<<<<

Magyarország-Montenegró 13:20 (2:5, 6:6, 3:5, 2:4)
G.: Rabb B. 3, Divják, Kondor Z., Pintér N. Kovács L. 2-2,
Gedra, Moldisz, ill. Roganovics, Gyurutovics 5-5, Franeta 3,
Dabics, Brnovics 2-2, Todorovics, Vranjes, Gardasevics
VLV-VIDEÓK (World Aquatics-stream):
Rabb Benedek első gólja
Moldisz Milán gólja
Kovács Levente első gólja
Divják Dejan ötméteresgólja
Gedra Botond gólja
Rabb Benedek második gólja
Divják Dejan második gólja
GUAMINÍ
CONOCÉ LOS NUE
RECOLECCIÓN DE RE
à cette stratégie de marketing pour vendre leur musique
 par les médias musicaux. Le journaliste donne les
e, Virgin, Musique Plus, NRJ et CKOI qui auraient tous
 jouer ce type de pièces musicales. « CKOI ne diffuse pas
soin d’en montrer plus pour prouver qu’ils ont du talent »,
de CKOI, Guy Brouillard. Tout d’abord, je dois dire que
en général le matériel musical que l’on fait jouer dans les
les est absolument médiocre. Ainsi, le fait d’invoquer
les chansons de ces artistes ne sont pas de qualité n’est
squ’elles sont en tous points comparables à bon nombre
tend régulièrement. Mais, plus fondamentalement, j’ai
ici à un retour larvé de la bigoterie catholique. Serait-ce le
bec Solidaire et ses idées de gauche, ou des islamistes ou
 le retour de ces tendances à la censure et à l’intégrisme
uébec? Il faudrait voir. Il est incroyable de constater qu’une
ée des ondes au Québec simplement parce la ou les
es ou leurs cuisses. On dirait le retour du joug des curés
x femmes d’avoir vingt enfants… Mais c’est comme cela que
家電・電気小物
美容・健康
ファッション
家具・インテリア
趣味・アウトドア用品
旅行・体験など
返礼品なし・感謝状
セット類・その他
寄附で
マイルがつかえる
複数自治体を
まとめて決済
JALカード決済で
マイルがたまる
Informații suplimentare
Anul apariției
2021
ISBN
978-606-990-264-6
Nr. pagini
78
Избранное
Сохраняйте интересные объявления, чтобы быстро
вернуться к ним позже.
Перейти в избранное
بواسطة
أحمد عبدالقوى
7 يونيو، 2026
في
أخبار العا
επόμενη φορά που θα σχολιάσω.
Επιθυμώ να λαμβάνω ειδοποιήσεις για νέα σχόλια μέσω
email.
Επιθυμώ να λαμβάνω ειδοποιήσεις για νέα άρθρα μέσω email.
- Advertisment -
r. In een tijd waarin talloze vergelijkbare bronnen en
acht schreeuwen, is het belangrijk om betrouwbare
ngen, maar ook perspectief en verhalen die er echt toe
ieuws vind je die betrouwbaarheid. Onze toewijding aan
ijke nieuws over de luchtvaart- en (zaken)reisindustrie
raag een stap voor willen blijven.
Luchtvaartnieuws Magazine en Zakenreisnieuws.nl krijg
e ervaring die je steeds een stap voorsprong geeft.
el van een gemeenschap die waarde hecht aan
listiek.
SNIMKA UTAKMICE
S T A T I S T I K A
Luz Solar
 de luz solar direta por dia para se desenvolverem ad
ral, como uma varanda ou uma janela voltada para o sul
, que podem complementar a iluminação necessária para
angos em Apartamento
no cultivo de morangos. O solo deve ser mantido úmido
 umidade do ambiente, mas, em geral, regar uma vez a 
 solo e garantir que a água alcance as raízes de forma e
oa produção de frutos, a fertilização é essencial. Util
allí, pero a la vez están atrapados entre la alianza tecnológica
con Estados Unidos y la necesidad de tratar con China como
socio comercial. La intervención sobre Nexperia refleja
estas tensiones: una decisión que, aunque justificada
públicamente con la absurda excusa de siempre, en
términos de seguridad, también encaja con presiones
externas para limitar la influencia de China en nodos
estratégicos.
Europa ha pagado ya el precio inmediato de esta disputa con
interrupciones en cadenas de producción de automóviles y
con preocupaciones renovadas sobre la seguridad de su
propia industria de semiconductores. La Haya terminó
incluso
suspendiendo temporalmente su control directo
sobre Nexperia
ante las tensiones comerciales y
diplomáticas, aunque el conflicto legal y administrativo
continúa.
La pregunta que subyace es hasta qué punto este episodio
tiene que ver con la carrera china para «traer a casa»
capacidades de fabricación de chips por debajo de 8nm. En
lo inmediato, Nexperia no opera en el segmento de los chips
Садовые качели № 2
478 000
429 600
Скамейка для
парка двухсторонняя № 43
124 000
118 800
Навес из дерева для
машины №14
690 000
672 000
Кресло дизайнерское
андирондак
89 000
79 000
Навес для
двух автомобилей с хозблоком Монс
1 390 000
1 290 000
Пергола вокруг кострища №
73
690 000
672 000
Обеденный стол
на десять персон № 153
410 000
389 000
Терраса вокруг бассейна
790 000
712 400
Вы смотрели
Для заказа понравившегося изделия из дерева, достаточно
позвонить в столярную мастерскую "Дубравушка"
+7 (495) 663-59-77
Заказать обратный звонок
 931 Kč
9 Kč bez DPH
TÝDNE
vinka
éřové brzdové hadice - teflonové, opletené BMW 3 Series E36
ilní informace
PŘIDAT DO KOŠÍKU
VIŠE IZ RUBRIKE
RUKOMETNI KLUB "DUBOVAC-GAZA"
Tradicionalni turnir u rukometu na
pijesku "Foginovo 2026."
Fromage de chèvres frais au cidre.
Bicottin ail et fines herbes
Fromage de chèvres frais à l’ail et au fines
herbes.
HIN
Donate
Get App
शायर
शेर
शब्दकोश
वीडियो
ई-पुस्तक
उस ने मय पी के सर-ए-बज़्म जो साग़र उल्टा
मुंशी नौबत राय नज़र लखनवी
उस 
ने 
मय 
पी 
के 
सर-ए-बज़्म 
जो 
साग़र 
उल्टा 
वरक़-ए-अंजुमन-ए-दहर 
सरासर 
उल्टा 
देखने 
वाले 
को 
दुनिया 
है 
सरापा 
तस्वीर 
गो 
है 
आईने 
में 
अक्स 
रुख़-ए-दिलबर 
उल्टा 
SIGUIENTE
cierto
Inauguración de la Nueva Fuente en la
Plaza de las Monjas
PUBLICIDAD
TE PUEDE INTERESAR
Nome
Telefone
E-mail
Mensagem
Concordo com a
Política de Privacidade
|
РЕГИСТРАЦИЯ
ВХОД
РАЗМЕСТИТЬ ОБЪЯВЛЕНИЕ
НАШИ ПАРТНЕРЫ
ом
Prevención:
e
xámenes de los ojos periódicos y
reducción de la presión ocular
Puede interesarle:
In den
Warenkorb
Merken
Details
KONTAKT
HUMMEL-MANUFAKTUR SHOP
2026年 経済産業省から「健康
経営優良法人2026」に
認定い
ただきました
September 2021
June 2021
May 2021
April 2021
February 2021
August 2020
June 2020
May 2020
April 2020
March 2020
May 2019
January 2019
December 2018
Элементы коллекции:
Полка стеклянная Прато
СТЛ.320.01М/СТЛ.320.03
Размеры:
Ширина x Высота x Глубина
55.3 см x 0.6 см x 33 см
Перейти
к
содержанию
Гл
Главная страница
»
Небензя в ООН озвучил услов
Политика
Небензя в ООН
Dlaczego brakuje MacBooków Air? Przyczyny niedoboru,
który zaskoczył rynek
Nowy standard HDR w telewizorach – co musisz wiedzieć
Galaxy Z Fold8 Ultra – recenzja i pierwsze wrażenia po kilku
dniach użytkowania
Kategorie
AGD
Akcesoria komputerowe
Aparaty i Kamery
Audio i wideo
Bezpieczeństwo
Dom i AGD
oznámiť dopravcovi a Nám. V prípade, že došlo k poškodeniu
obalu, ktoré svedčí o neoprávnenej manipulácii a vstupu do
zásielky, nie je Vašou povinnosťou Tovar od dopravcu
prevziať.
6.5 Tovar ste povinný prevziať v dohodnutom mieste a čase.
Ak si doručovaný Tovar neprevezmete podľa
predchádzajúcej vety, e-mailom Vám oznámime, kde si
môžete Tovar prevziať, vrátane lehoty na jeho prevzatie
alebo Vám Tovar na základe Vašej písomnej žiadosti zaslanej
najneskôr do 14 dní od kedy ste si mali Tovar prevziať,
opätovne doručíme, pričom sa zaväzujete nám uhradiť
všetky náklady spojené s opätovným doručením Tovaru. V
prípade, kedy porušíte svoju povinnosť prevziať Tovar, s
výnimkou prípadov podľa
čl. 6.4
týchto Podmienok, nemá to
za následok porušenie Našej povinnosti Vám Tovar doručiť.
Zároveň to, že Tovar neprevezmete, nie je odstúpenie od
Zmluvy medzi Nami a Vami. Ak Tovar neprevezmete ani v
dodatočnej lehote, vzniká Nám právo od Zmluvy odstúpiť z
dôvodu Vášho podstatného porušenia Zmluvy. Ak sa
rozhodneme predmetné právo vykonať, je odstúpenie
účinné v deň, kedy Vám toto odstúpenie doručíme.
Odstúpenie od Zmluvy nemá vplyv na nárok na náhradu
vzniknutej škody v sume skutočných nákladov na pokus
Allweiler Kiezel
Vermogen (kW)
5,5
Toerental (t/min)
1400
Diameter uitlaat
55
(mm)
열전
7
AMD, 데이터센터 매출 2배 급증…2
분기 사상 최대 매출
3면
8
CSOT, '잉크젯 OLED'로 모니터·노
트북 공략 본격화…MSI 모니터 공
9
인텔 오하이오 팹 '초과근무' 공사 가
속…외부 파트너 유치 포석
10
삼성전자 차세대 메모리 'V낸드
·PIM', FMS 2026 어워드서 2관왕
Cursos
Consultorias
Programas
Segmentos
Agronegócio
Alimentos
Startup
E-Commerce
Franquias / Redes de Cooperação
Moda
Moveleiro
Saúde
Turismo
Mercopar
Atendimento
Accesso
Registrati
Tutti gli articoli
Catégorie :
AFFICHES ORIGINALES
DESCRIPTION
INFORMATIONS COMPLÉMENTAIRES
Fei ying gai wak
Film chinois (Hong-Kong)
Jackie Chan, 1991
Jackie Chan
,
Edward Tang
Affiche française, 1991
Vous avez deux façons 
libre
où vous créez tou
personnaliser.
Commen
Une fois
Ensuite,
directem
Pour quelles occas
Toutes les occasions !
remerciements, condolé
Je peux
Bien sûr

>>>>

Task item: Gather each line in the data that holds the string "Moldisz".

Worked solution:
Gedra, Moldisz, ill. Roganovics, Gyurutovics 5-5, Franeta 3,
Moldisz Milán gólja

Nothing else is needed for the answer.